How deep learning in facial recognition led to privacy loss – News


We all lament the general loss of Online privacy but a new & extremely detailed study of facial-recognition data shows how much the rise of deep learning has fueled the loss of privacy.

The study by Deborah Raji, a fellow at non-profit Mozilla, & Genevieve Fried, who advises members of the US Congress on algorithmic accountability shows just how much the business of facial recognition has eroded our privacy. In one sense the research shows up the ill effects of facial recognition.

A report in the MIT Technology Review by Karen Hao, while refrring to this new study said this hasn’t just fuelled an increasingly powerful tool of surveillance but the latest generation of deep-learning-based facial recognition had “completely disrupted our norms of consent.”

During their study the team examined over 130 facial-recognition data sets compiled over 43 years. They found that researchers, driven by the exploding data requirements of deep learning, gradually abandoned asking for people’s consent. This had led more & more of people’s personal photos to be incorporated into systems of surveillance without their permission even.

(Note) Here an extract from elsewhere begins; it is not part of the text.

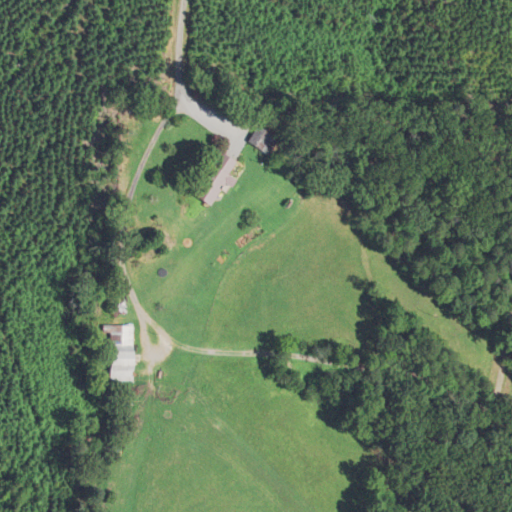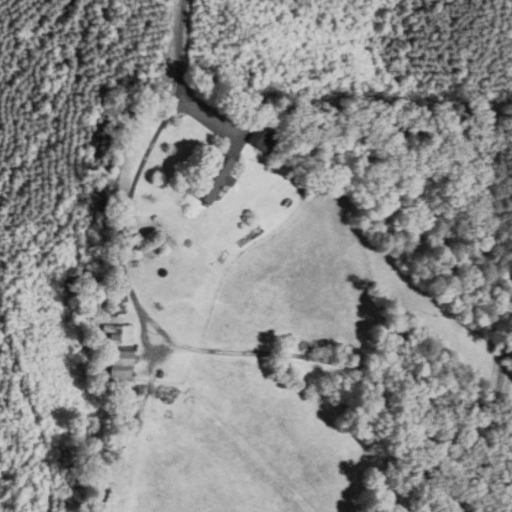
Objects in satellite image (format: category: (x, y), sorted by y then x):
building: (257, 141)
road: (145, 160)
building: (209, 178)
building: (114, 351)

In 2007, the release of the “Labeled Faces in the Wild” (LFW) data, said Karen, opened the floodgates to data collection through Web search. Researchers began downloading images directly from Google, Flickr, & Yahoo without concern for consent. LFW also relaxed standards around the inclusion of minors, using photos found with search terms like “baby,” “juvenile,” & “teen” to increase diversity.

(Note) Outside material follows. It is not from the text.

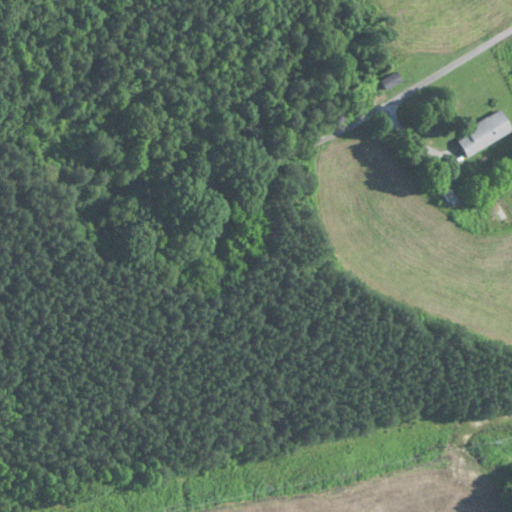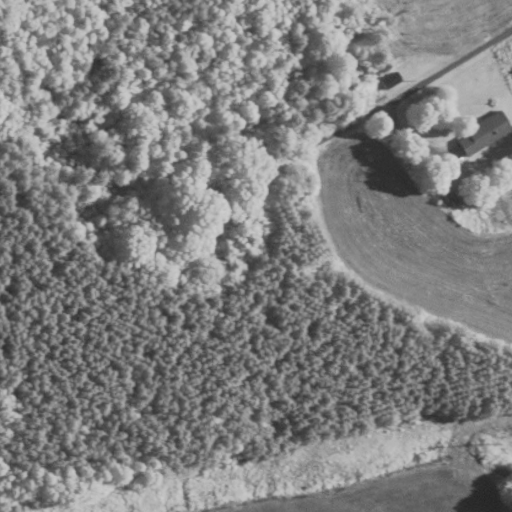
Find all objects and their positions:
building: (389, 81)
road: (371, 114)
building: (482, 134)
building: (202, 236)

According to the MIT write-up, Raji said her investigation into the data had made her “gravely concerned” about deep-learning-based facial recognition. She now hopes the paper will provoke researchers to reflect on the trade-off between the performance gains derived from deep learning & the loss of consent, meticulous data verification, and thorough documentation. Was the need to do deep learning worth abandoning all of these practices, she wonders?